We aim in particular for papers to build panels addressing:
- The role of European industrial federations in shaping European Union law departing from the European Federation of Metallurgy to continue the past reflection about the concrete European labour relations in steel, shipbuilding and automobile sectors. We welcome papers dealing also with other industrial sectors like coal, textiles and aeronautics.
- The history of other industry federations like the European public services Unions (EPSU), the European Transport Federation (ETF) or UNI-Europe. We welcome papers dealing with directives, legal cases or labour conflicts which changed European Union Law.
- The position of European trade unions (both national and sectorial level) towards the Treaties of Paris (ECSC), Rome (EEC-Euratom), the Single European Act, the Maastricht Treaty and the Treaty of Amsterdam. Which were the debates and positions within trade unions in relationship to such a critical topic for European integration?

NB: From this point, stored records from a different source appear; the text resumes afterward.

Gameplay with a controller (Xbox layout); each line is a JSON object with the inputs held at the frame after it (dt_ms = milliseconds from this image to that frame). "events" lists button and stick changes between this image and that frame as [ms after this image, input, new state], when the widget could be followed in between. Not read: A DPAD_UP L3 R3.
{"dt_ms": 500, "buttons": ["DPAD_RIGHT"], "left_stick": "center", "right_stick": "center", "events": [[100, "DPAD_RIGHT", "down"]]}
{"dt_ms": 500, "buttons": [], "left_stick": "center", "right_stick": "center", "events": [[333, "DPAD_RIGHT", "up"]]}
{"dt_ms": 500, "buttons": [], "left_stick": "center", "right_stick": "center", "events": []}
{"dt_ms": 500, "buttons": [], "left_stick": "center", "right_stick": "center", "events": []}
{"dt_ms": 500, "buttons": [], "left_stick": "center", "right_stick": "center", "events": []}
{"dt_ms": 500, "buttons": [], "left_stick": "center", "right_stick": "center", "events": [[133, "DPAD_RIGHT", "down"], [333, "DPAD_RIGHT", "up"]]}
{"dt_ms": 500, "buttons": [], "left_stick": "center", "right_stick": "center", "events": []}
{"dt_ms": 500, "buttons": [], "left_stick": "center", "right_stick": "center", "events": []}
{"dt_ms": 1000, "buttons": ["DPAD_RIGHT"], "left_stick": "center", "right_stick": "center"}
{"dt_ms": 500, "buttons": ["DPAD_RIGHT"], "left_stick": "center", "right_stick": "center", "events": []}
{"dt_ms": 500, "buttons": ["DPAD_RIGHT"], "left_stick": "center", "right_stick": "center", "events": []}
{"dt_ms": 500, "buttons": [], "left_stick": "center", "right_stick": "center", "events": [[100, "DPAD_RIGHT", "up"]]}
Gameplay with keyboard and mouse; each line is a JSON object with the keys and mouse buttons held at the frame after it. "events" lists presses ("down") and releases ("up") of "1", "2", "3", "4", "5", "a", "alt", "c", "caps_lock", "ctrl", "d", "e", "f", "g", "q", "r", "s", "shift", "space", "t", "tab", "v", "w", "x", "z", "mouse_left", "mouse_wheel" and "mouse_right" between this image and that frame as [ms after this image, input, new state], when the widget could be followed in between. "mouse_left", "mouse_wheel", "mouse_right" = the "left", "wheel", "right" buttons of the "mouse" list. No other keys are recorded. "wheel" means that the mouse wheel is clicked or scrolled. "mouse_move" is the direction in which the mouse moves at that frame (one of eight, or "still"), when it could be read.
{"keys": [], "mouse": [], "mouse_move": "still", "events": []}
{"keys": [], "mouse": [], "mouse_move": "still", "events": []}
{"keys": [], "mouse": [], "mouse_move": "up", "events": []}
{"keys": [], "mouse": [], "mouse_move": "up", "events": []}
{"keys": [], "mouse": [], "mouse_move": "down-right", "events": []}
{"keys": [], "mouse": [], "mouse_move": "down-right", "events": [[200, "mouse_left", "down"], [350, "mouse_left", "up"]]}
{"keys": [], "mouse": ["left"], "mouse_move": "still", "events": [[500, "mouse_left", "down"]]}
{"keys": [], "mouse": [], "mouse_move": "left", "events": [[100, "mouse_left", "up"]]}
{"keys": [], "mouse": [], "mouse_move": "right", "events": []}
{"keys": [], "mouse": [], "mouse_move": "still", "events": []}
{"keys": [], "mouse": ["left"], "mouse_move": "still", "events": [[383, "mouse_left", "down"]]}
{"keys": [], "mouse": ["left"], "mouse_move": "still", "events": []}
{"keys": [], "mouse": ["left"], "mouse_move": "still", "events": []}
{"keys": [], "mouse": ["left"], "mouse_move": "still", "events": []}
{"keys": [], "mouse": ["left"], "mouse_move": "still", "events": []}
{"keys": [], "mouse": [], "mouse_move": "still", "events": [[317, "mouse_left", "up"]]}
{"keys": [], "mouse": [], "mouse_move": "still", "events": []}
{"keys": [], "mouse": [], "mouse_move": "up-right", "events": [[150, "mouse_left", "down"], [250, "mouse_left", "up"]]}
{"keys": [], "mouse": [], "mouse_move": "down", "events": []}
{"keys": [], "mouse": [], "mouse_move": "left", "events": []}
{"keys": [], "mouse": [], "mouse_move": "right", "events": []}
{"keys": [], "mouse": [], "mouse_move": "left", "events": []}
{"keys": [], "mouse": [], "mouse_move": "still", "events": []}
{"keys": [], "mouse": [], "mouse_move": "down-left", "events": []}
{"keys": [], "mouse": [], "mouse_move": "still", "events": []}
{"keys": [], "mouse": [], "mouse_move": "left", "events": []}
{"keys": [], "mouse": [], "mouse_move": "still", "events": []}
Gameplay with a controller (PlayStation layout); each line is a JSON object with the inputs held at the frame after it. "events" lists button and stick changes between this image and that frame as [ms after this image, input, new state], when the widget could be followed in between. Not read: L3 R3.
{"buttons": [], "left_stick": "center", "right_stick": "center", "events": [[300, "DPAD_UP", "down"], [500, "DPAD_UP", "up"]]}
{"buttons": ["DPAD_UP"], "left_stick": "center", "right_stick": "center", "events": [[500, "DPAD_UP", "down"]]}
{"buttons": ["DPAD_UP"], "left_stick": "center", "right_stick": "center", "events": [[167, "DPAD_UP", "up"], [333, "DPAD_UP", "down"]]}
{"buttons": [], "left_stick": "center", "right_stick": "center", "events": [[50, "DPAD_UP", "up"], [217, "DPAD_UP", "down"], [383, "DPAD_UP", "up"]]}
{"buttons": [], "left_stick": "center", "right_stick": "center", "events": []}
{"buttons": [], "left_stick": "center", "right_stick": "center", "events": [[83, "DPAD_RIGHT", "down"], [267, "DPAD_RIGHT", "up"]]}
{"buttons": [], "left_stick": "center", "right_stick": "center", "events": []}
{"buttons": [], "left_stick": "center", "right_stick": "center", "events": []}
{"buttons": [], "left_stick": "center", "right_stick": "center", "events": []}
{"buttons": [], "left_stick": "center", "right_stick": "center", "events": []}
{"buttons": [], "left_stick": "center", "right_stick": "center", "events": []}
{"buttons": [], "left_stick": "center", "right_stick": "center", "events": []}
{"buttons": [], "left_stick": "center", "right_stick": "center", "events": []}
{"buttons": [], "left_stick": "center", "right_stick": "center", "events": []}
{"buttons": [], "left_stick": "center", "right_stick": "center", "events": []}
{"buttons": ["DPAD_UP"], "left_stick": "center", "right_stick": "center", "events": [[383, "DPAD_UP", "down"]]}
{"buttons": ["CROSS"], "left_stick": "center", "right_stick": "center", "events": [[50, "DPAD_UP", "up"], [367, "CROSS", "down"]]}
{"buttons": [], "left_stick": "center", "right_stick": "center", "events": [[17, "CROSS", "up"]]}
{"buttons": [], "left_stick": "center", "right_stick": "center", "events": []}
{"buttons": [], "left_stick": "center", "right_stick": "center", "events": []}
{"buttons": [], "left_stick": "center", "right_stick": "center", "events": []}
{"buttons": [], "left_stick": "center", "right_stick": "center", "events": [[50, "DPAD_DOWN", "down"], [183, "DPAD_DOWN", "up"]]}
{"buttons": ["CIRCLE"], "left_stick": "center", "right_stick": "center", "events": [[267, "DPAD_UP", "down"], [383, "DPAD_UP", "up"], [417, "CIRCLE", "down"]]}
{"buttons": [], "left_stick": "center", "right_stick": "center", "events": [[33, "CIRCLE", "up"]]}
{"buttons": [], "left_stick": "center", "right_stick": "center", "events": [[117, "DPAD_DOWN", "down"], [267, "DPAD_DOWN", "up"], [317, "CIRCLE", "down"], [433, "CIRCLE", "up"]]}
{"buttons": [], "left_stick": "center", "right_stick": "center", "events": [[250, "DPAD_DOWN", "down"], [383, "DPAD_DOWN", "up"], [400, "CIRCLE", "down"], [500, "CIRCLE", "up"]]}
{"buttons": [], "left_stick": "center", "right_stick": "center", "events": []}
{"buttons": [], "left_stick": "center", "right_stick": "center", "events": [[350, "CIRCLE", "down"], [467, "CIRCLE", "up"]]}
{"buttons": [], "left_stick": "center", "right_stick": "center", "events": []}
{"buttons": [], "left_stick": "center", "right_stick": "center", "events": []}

- The role of the ETUC in the regulation of EU law from 1973 in the form of discussions with the European Commission in the form of legislative initiatives regulating EU labour law.
This call for papers is not just addressed to labour historians, but it also aims to engage into a reflection on how to write a new history of European trade unionism. Therefore, it welcome presentations from labour sociologists, political scientists specialised in EU integration and labour law scholars interested to engage with historical dimensions of European and international trade unionism.
Deadline for submissions
The deadline is 1 October 2020. The outcome of the selection will be communicated by November 2020.
How to apply
Send a 500-word abstract and short academic CV (max.500 word) to:
- Sigfrido Ramírez Pérez, Max-Planck Institute for European Legal History, Ramirez@rg.mpg.de
- Claude Roccati, CHS Mondes contemporains (University of Paris I), firstname.lastname@example.org
The proposal should include name, surname, current affiliation and contact details.